Paste detection signals — Autotend Forensics Methodology

Large unbroken text blocks, missing typing tempo, mismatched formatting signatures.

What paste detection looks at

Original typing leaves a particular shape in the document: sentences are written in roughly the order they appear, edits happen at the cursor, formatting accumulates incrementally as the author selects words and applies bold/italic. Pasted text arrives all at once, often with the source's formatting attached.

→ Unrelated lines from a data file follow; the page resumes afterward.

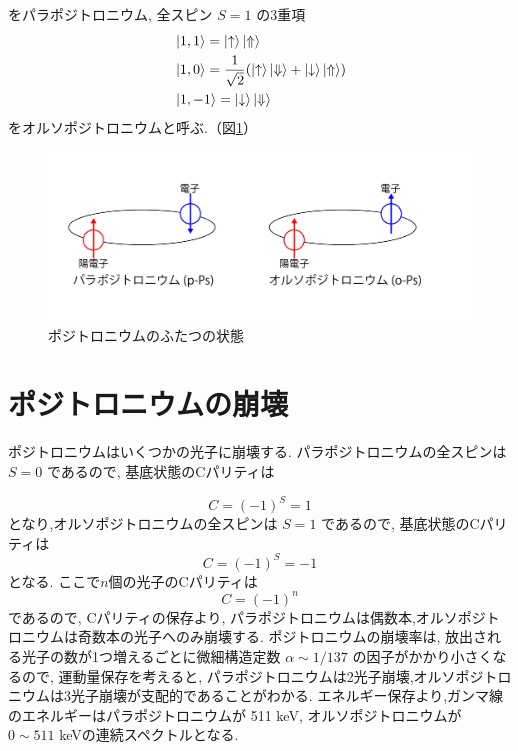 をパラポジトロニウム,
全スピン $S = 1$ の3重項
\begin{equation}
\begin{split}
&\ket{1,1} = \ket{ \uparrow } \ket{ \Uparrow } \\
&\ket{1,0} = \frac{1}{\sqrt{2}} ( \ket{ \uparrow } \ket{ \Downarrow } + \ket{ \downarrow } \ket{ \Uparrow }) \\
&\ket{1,-1} = \ket{ \downarrow } \ket{ \Downarrow }
\end{split}
\label{eq:ortho}
\end{equation}
をオルソポジトロニウムと呼ぶ.（図\ref{fig:Ps}）

\begin{figure}[H]
\centering
\includegraphics[keepaspectratio, scale=0.4]{fig/ybm/Ps.pdf}
\caption{ポジトロニウムのふたつの状態}
\label{fig:Ps}
\end{figure}


\section{ポジトロニウムの崩壊}

ポジトロニウムはいくつかの光子に崩壊する.
パラポジトロニウムの全スピンは $S=0$ であるので,
基底状態のCパリティは

\begin{equation}
	\nonumber
C = (-1)^{S} = 1
\end{equation}
となり,オルソポジトロニウムの全スピンは $S=1$ であるので,
基底状態のCパリティは
\begin{equation}
	\nonumber
C = (-1)^{S} = -1
\end{equation}
となる.
ここで$n$個の光子のCパリティは
\begin{equation}
	\nonumber
C = (-1)^{n}
\end{equation}
であるので,
Cパリティの保存より,
パラポジトロニウムは偶数本,オルソポジトロニウムは奇数本の光子へのみ崩壊する.
ポジトロニウムの崩壊率は,
放出される光子の数が1つ増えるごとに微細構造定数 $\alpha \sim 1/137$ の因子がかかり小さくなるので,
運動量保存を考えると,
パラポジトロニウムは2光子崩壊,オルソポジトロニウムは3光子崩壊が支配的であることがわかる.
エネルギー保存より,ガンマ線のエネルギーはパラポジトロニウムが 511 keV,
オルソポジトロニウムが $0 \sim 511$  keVの連続スペクトルとなる.

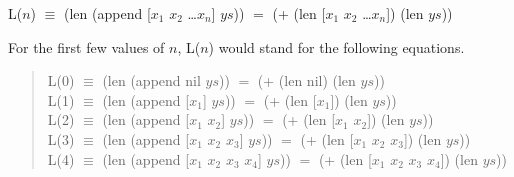 \label{additive-concat-law-predicate}
\begin{center}
L($n$) $\equiv$ (len (append [$x_1$ $x_2$ \dots $x_n$] $ys$)) $=$ (+ (len [$x_1$ $x_2$ \dots $x_n$]) (len $ys$))
\end{center}

For the first few values of $n$, L($n$) would stand for the following equations.
\begin{quote}
L(0) $\equiv$ (len (append nil $ys$)) $=$ (+ (len nil) (len $ys$)) \\
L(1) $\equiv$ (len (append [$x_1$] $ys$)) $=$ (+ (len [$x_1$]) (len $ys$)) \\
L(2) $\equiv$ (len (append [$x_1$ $x_2$] $ys$)) $=$ (+ (len [$x_1$ $x_2$]) (len $ys$)) \\
L(3) $\equiv$ (len (append [$x_1$ $x_2$ $x_3$] $ys$)) $=$ (+ (len [$x_1$ $x_2$ $x_3$]) (len $ys$)) \\
L(4) $\equiv$ (len (append [$x_1$ $x_2$ $x_3$ $x_4$] $ys$)) $=$ (+ (len [$x_1$ $x_2$ $x_3$ $x_4$]) (len $ys$))
\end{quote}


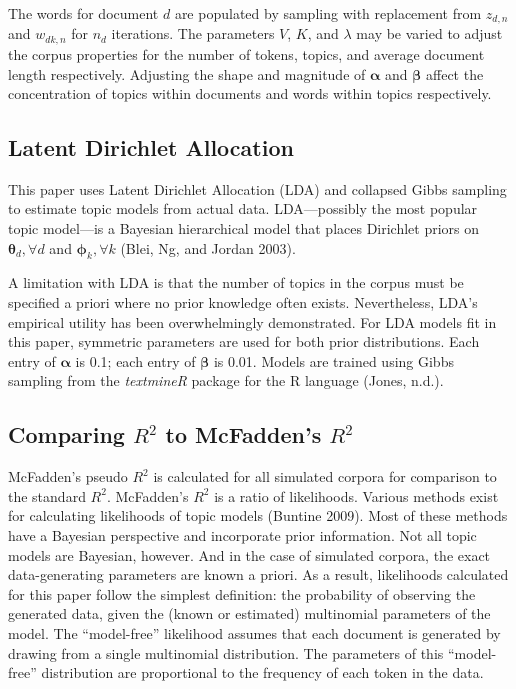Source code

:\documentclass[conference,final,]{IEEEtran}
\begin{document}
The words for document \(d\) are populated by sampling with replacement
from \(z_{d,n}\) and \(w_{dk,n}\) for \(n_d\) iterations. The parameters
\(V\), \(K\), and \(\lambda\) may be varied to adjust the corpus
properties for the number of tokens, topics, and average document length
respectively. Adjusting the shape and magnitude of \(\boldsymbol\alpha\)
and \(\boldsymbol\beta\) affect the concentration of topics within
documents and words within topics respectively.

\hypertarget{latent-dirichlet-allocation}{%
\subsection{Latent Dirichlet
Allocation}\label{latent-dirichlet-allocation}}

This paper uses Latent Dirichlet Allocation (LDA) and collapsed Gibbs
sampling to estimate topic models from actual data. LDA---possibly the
most popular topic model---is a Bayesian hierarchical model that places
Dirichlet priors on \(\boldsymbol\theta_d, \forall d\) and
\(\boldsymbol\phi_k, \forall k\) (Blei, Ng, and Jordan 2003).

A limitation with LDA is that the number of topics in the corpus must be
specified a priori where no prior knowledge often exists. Nevertheless,
LDA's empirical utility has been overwhelmingly demonstrated. For LDA
models fit in this paper, symmetric parameters are used for both prior
distributions. Each entry of \(\boldsymbol\alpha\) is 0.1; each entry of
\(\boldsymbol\beta\) is 0.01. Models are trained using Gibbs sampling
from the \emph{textmineR} package for the R language (Jones, n.d.).

\hypertarget{comparing-r2-to-mcfaddens-r2}{%
\subsection{\texorpdfstring{Comparing \(R^2\) to McFadden's
\(R^2\)}{Comparing R\^{}2 to McFadden's R\^{}2}}\label{comparing-r2-to-mcfaddens-r2}}

McFadden's pseudo \(R^2\) is calculated for all simulated corpora for
comparison to the standard \(R^2\). McFadden's \(R^2\) is a ratio of
likelihoods. Various methods exist for calculating likelihoods of topic
models (Buntine 2009). Most of these methods have a Bayesian perspective
and incorporate prior information. Not all topic models are Bayesian,
however. And in the case of simulated corpora, the exact data-generating
parameters are known a priori. As a result, likelihoods calculated for
this paper follow the simplest definition: the probability of observing
the generated data, given the (known or estimated) multinomial
parameters of the model. The ``model-free'' likelihood assumes that each
document is generated by drawing from a single multinomial distribution.
The parameters of this ``model-free'' distribution are proportional to
the frequency of each token in the data.
\end{document}

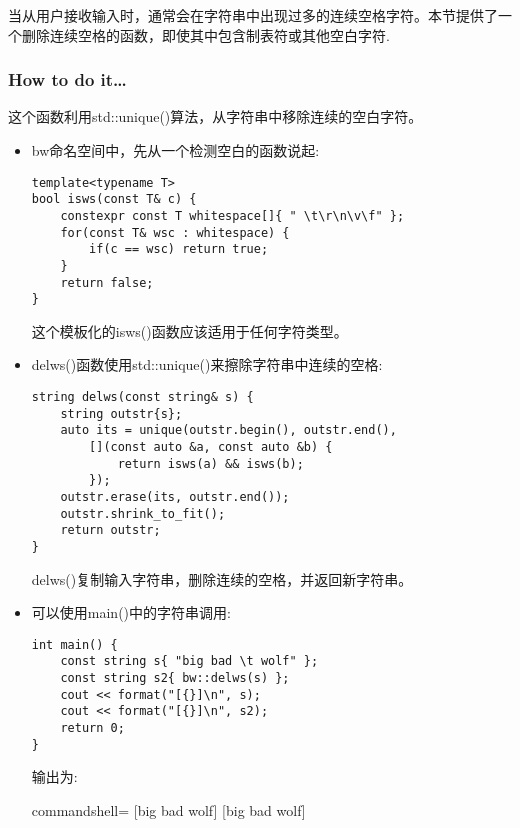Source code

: 

当从用户接收输入时，通常会在字符串中出现过多的连续空格字符。本节提供了一个删除连续空格的函数，即使其中包含制表符或其他空白字符.

\subsubsection{How to do it…}

这个函数利用std::unique()算法，从字符串中移除连续的空白字符。

\begin{itemize}
\item 
bw命名空间中，先从一个检测空白的函数说起:

\begin{lstlisting}[style=styleCXX]
template<typename T>
bool isws(const T& c) {
	constexpr const T whitespace[]{ " \t\r\n\v\f" };
	for(const T& wsc : whitespace) {
		if(c == wsc) return true;
	}
	return false;
}
\end{lstlisting}

这个模板化的isws()函数应该适用于任何字符类型。

\item 
delws()函数使用std::unique()来擦除字符串中连续的空格:

\begin{lstlisting}[style=styleCXX]
string delws(const string& s) {
	string outstr{s};
	auto its = unique(outstr.begin(), outstr.end(),
		[](const auto &a, const auto &b) {
			return isws(a) && isws(b);
		});
	outstr.erase(its, outstr.end());
	outstr.shrink_to_fit();
	return outstr;
}
\end{lstlisting}

delws()复制输入字符串，删除连续的空格，并返回新字符串。

\item 
可以使用main()中的字符串调用:

\begin{lstlisting}[style=styleCXX]
int main() {
	const string s{ "big bad \t wolf" };
	const string s2{ bw::delws(s) };
	cout << format("[{}]\n", s);
	cout << format("[{}]\n", s2);
	return 0;
}
\end{lstlisting}

输出为:

\begin{tcblisting}{commandshell={}}
[big     bad                  wolf]
[big bad wolf]
\end{tcblisting}

\end{itemize}

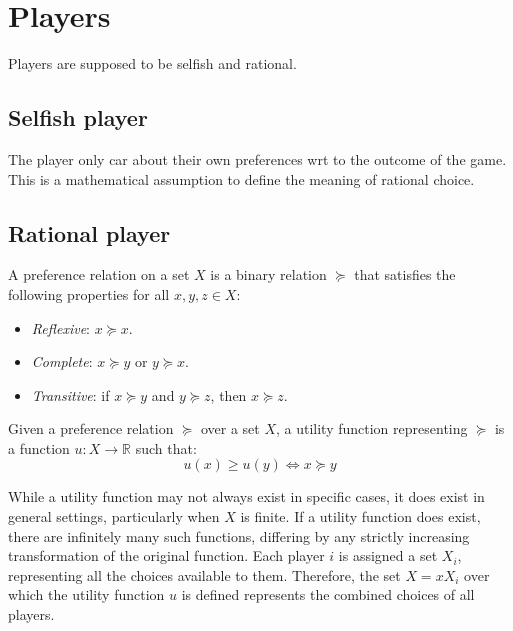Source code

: \section{Players}

Players are supposed to be selfish and rational. 

\subsection{Selfish player}
The player only car about their own preferences wrt to the outcome of the game. 
This is a mathematical assumption to define the meaning of rational choice. 

\subsection{Rational player}
\begin{definition}
    A preference relation on a set $X$ is a binary relation $\succeq$ that satisfies the following properties for all $x,y,z\in X$: 
    \begin{itemize}
        \item \textit{Reflexive}: $x \succeq x$.
        \item \textit{Complete}: $x \succeq y$ or $y \succeq x$.
        \item \textit{Transitive}: if $x \succeq y$ and $y \succeq z$, then $x \succeq z$.
    \end{itemize}
\end{definition}

\begin{definition}
    Given a preference relation $\succeq$ over a set $X$, a utility function representing $\succeq$ is a function $u:X\rightarrow\mathbb{R}$ such that: 
    \[u(x)\geq u(y)\Leftrightarrow x \succeq y\]
\end{definition}
\noindent While a utility function may not always exist in specific cases, it does exist in general settings, particularly when $X$ is finite.
If a utility function does exist, there are infinitely many such functions, differing by any strictly increasing transformation of the original function.
Each player $i$ is assigned a set $X_i$, representing all the choices available to them.
Therefore, the set $X=xX_i$ over which the utility function $u$ is defined represents the combined choices of all players.

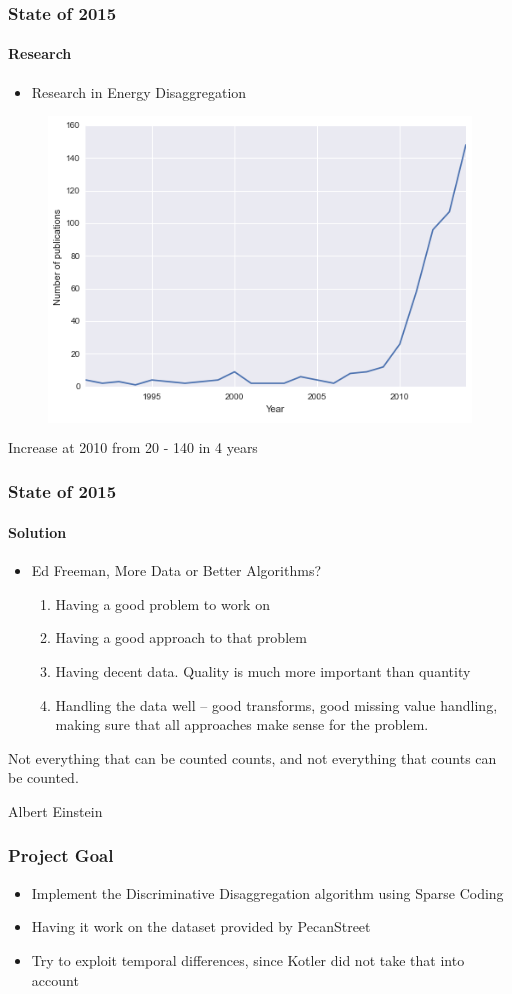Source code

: \documentclass{beamer}              %
\begin{document}
\begin{frame}
	\frametitle{State of 2015}
	\framesubtitle{Research}
	\begin{itemize}
		\item{Research in Energy Disaggregation}
	\end{itemize}
	\begin{figure}[!ht]
		\colorbox{white}{\includegraphics[scale=0.40]{./figures/growth}}
	\end{figure}
		Increase at 2010 from 20 - 140 in 4 years
\end{frame}

\begin{frame}
	\frametitle{State of 2015}
	\framesubtitle{Solution}
	\begin{itemize}
		\item{Ed Freeman, More Data or Better Algorithms?}
		\begin{enumerate}
			\item{Having a good problem to work on}
			\item{Having a good approach to that problem}
			\item{Having decent data. Quality is much more important than quantity}
			\item{Handling the data well -- good transforms, good missing value handling, making sure that all approaches make sense for the problem.}
		\end{enumerate}
	\end{itemize}
	\epigraph{Not everything that can be counted counts, and not everything that counts can be counted.}{Albert Einstein}
\end{frame}
\begin{frame}
	\frametitle{Project Goal}
		\begin{itemize}
			\item{Implement the Discriminative Disaggregation algorithm using Sparse Coding}
			\item{Having it work on the dataset provided by PecanStreet}
			\item{Try to exploit temporal differences, since Kotler did not take that into account}
		\end{itemize}
\end{frame}
\end{document}
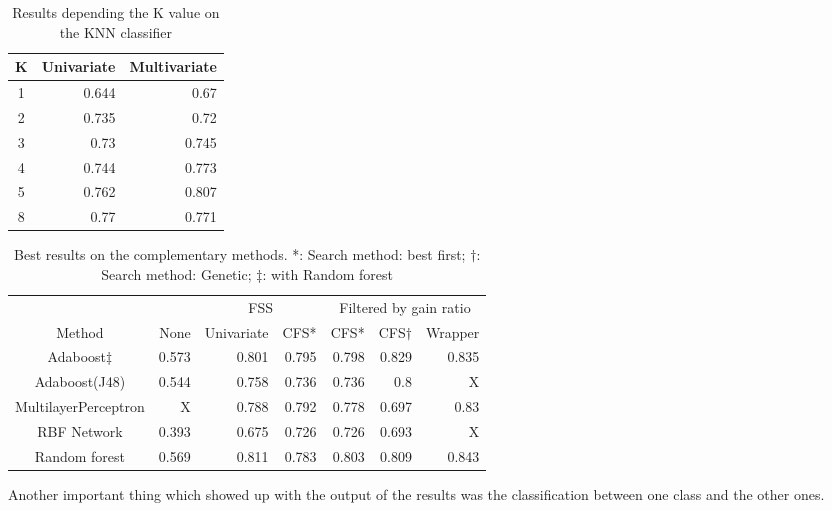 \documentclass[conference,a4paper]{IEEEtran}
\begin{document}
\begin{table}[h]
	\caption{Results depending the K value on the KNN classifier}
	\centering
	\begin{tabular}{c r r}
		\hline\hline
		K & Univariate & Multivariate\\ [0.2ex]
		\hline
		1 & 0.644 & 0.67\\
		2 & 0.735 & 0.72\\
		3 & 0.73 & 0.745\\
		4 & 0.744 & 0.773\\
		5 & 0.762 & 0.807\\
		8 & 0.77 & 0.771 \\ [1ex]
		\hline
	\end{tabular}
	\label{table:knnResults}
\end{table}

\begin{table}[h]
	\caption{Best results on the complementary methods. *: Search method: best first; $\dagger$: Search method: Genetic; $\ddagger$: with Random forest}
	\centering
	\begin{tabular}{c r r r r r r}
		\hline\hline
		& & \multicolumn{2}{c|}{FSS} & \multicolumn{3}{c}{Filtered by gain ratio}\\
		Method& None& Univariate& \multicolumn{1}{c|}{CFS*}& CFS*& CFS$\dagger$ & Wrapper\\ [0.2ex]
		\hline
		Adaboost$\ddagger$ & 0.573 & 0.801 & 0.795 & 0.798& 0.829 & 0.835 \\
		Adaboost(J48) & 0.544 & 0.758 & 0.736 & 0.736 & 0.8 & X \\
		MultilayerPerceptron & X & 0.788 & 0.792 & 0.778 & 0.697 & 0.83 \\
		RBF Network & 0.393 & 0.675 & 0.726 & 0.726 & 0.693 & X\\
		Random forest & 0.569 & 0.811 & 0.783 & 0.803 & 0.809 & 0.843 \\ [1ex]
		\hline
	\end{tabular}
	\label{table:complementaryResults}
\end{table}

Another important thing which showed up with the output of the results was the classification between one class and the other ones.
\end{document}
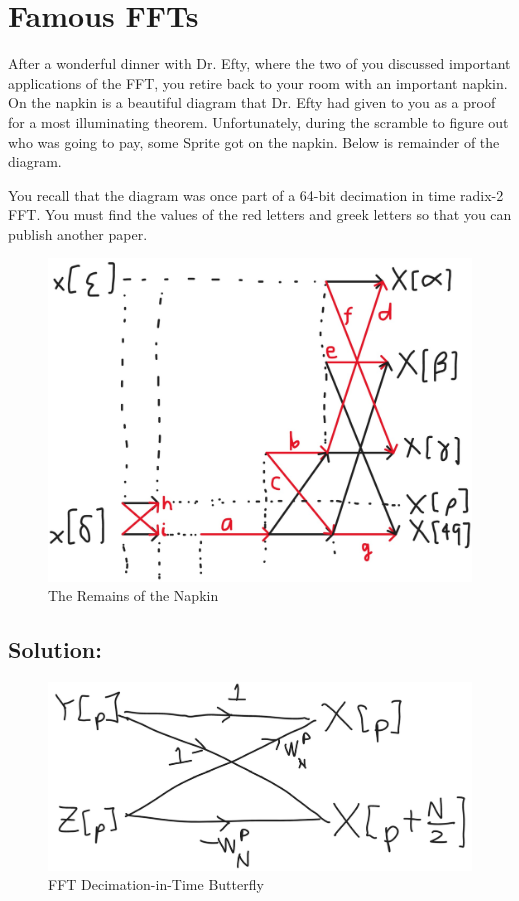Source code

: \documentclass{article}
\begin{document}
\newpage

\section{Famous FFTs}

After a wonderful dinner with Dr. Efty, where the two of you discussed important applications of the FFT, you retire back to your room with an important napkin. On the napkin is a beautiful diagram that Dr. Efty had given to you as a proof for a most illuminating theorem. Unfortunately, during the scramble to figure out who was going to pay, some Sprite got on the napkin. Below is remainder of the diagram.

You recall that the diagram was once part of a 64-bit decimation in time radix-2 FFT. You must find the values of the red letters and greek letters so that you can publish another paper.

\begin{figure}[h!]
\begin{center}
    \includegraphics[width=0.8 \textwidth]{figures/FFT Diagram.jpg}
    \caption{The Remains of the Napkin}
    \label{fig:FFT_diagram}
\end{center}
\end{figure}

\subsection{Solution:}

\begin{figure}[h!]
\begin{center}
    \includegraphics[width=0.5 \textwidth]{figures/FFT Butterfly.jpg}
    \caption{FFT Decimation-in-Time Butterfly}
    \label{fig:FFT Butterfly}
\end{center}
\end{figure}
\end{document}
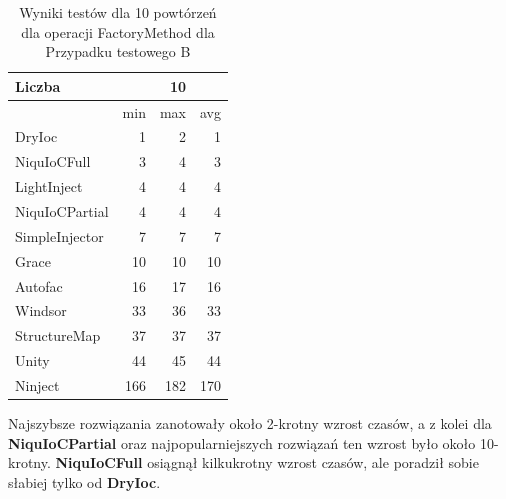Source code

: \documentclass[12pt]{article}
\begin{document}
\begin{table}[H]
\captionsetup{belowskip=0pt,aboveskip=0pt}
\begin{center}
\begin{small}
	\begin{tabular}{ | l | r r r | }
    		\hline
Liczba & & 10 & \\ \hline
 & min & max & avg \\ \hline
DryIoc & 1 & 2 & 1 \\ \hline
NiquIoCFull & 3 & 4 & 3 \\ \hline
LightInject & 4 & 4 & 4 \\ \hline
NiquIoCPartial & 4 & 4 & 4 \\ \hline
SimpleInjector & 7 & 7 & 7 \\ \hline
Grace & 10 & 10 & 10 \\ \hline
Autofac & 16 & 17 & 16 \\ \hline
Windsor & 33 & 36 & 33 \\ \hline
StructureMap & 37 & 37 & 37 \\ \hline
Unity & 44 & 45 & 44 \\ \hline
Ninject & 166 & 182 & 170 \\ \hline
  	\end{tabular}
\end{small}
\end{center}
\caption{Wyniki testów dla 10 powtórzeń dla operacji FactoryMethod dla Przypadku testowego B}
\label{TestCaseB_FactoryMethod10}
\end{table}
Najszybsze rozwiązania zanotowały około 2-krotny wzrost czasów, a z kolei dla \textbf{NiquIoCPartial} oraz najpopularniejszych rozwiązań ten wzrost było około 10-krotny. \textbf{NiquIoCFull} osiągnął kilkukrotny wzrost czasów, ale poradził sobie słabiej tylko od \textbf{DryIoc}.
\\ \\
\end{document}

Paste-detection signals look for the difference between these two shapes.

What the signals are

Long unbroken text runs. A typing author produces lots of short edits — a word here, a fix there, a paragraph break. Pasted text shows up as a single uninterrupted run of identical formatting (same font, same size, same color, same language tag). Autotend Forensics flags runs above a threshold (configurable; defaults to ~500 characters of identical formatting).
Mismatched formatting signatures. Documents authored in Word vs. Google Docs vs. ChatGPT-copy-paste write subtle differences into the formatting metadata. A document with predominantly Word formatting that contains a 2,000-character block in Google-Docs-export style is doing two-source work.
Missing typing tempo. Some platforms record per-word edit timestamps. Combined with total edit time, a 1,500-word essay written in 4 minutes of recorded edit time cannot have been typed — even a very fast typist needs ~10x that.
Language-tag flips. Pasted text sometimes carries a different language tag than the rest of the document (xml:lang="en-US" on the surrounding paragraphs, en-GB on the pasted block, because the source document was British English).

What paste detection cannot tell you

Pasting is legitimate for quoted material, references, and data tables. Every signal here has a benign explanation:

A student who writes their essay in Notes / Notion / Bear and pastes into Word at the end will trigger the long-run flag for the entire essay.
Citation blocks pasted from a reference manager are paste-detected.
Code samples in a CS assignment are by definition long unbroken runs.

Use the signal as a starting point for a conversation: "This block looks like it was authored elsewhere. Where did the draft come from?" That question is often more productive than the detection itself.

What we surface

Autotend Forensics highlights:

The longest unbroken formatting run in the document, with its character count and the formatting fingerprint.
The count of distinct formatting signatures present in the body (1 is unusual; 10+ suggests multi-source work).
Edit-time vs. word-count ratio (words-per-minute equivalent).
Language-tag inventory (every distinct xml:lang value found in the document).

Pair these with edit-history and metadata signals to triangulate before raising an integrity concern.